La période de l'Antiquité tardive, à partir de la refondation de la ville par Constantin I, fait l'objet d'un traitement plus développé, de même que la période byzantine, avec l'intermède de la période croisée. On a cependant la sensation de ne faire qu'effleurer diverses problématiques comme l'introduction du christianisme ou encore l'iconoclasme. Tout est là ou presque pourtant mais sans ces connexions intellectuelles qui permettent d'entrevoir la profondeur de ce que l'on ne fait qu'effleurer du regard. On a un peu le sentiment d'une boule à facettes qui scintillerait et dont chacun serait supposé capter une part plus ou moins grande de son éclat. Il est certain que ce foisonnement ne peut qu'être encadré ; à défaut, il produit un impression confuse, occulte les points essentiels et focalise sur des aspects plus anecdotiques.

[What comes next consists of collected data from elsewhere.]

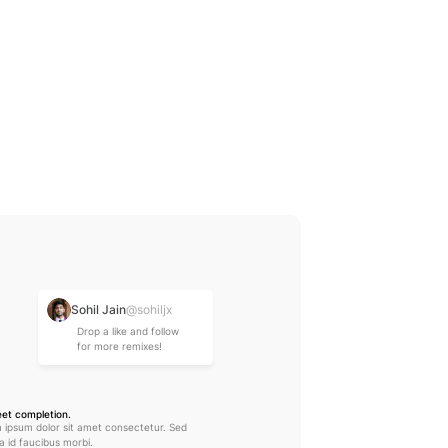
Shorten text
Sohil Jain
@sohiljx
Drop a like and follow 
for more remixes!
eet completion.
 ipsum dolor sit amet consectetur. Sed 
lla id faucibus morbi.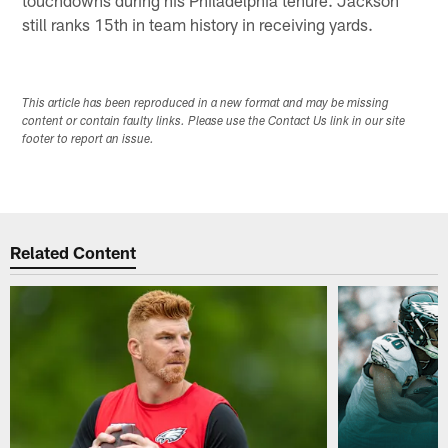
touchdowns during his Philadelphia tenure. Jackson
still ranks 15th in team history in receiving yards.
This article has been reproduced in a new format and may be missing
content or contain faulty links. Please use the Contact Us link in our site
footer to report an issue.
Related Content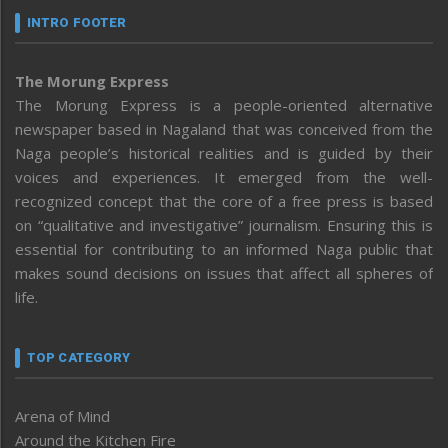
INTRO FOOTER
The Morung Express
The Morung Express is a people-oriented alternative
newspaper based in Nagaland that was conceived from the
Naga people’s historical realities and is guided by their
voices and experiences. It emerged from the well-
recognized concept that the core of a free press is based
on “qualitative and investigative” journalism. Ensuring this is
essential for contributing to an informed Naga public that
makes sound decisions on issues that affect all spheres of
life.
TOP CATEGORY
Arena of Mind
Around the Kitchen Fire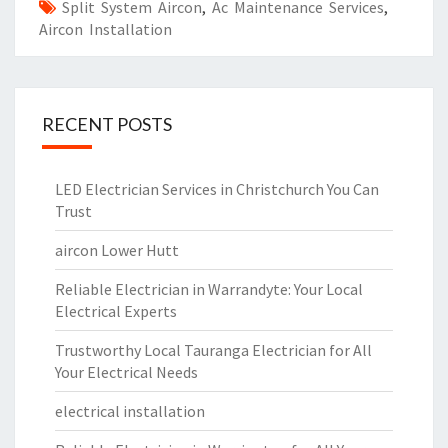
Split System Aircon
,
Ac Maintenance Services
,
Aircon Installation
RECENT POSTS
LED Electrician Services in Christchurch You Can
Trust
aircon Lower Hutt
Reliable Electrician in Warrandyte: Your Local
Electrical Experts
Trustworthy Local Tauranga Electrician for All
Your Electrical Needs
electrical installation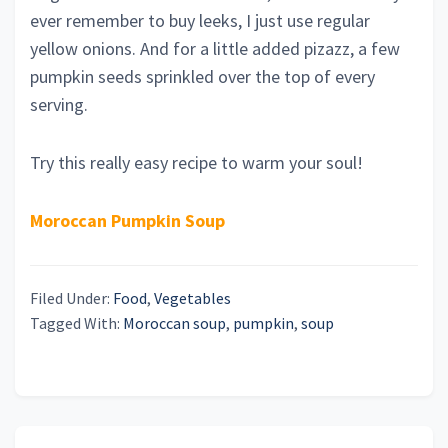
ever remember to buy leeks, I just use regular
yellow onions. And for a little added pizazz, a few
pumpkin seeds sprinkled over the top of every
serving.
Try this really easy recipe to warm your soul!
Moroccan Pumpkin Soup
Filed Under:
Food
,
Vegetables
Tagged With:
Moroccan soup
,
pumpkin
,
soup
Primary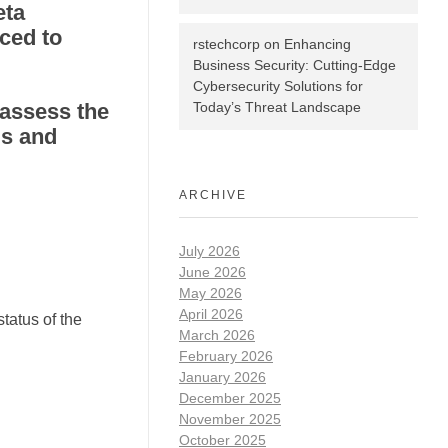
eta
ced to
rstechcorp
on
Enhancing
Business Security: Cutting-Edge
Cybersecurity Solutions for
 assess the
Today’s Threat Landscape
ds and
ARCHIVE
July 2026
June 2026
May 2026
April 2026
tatus of the
March 2026
February 2026
January 2026
December 2025
November 2025
October 2025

Voilà donc s'il s'agit de butiner, on peut toujours aller voir cette exposition tellement les œuvres sont intéressantes. Si en plus on a de la culture et le goût d'apprendre, on doit pouvoir ressortir de cette exposition un peu plus conscient du brassage culturel qui a fait l'originalité d'Istanbul et plus largement de cette région charnière des Balkans et de l'Asie Mineure. Ce qui est sans doute le plus intéressant, même si ce sont des réflexions que l'on est obligé de se faire à soi-même, c'est le poids du passé dans les réalisations ultérieures, cette impression qu'il existe toujours un socle sur lequel viennent se greffer des nouveautés, de l'obélisque du stade romain aux minarets, de la coupole de l'église Sainte-Sophie à celle de la Mosquée bleue, les motifs iconographiques récurrents, ...La partie de l'exposition consacrée aux Ottomans permet de se familiariser avec une période assez proche et pourtant relativement méconnue ; c'est certainement aussi incontournable de se pencher sur cette culture pour comprendre un peu mieux ce qu'était la Tunisie beylicale, en tant que province de l'empire, avec une part des usages calqués sur ceux d'Istanbul.

Avouons le, il n'y a que des choses belles et intéressantes à voir dans cette exposition. A chacun donc d'essayer d'en faire ce qu'il peut avec les moyens dont il dispose.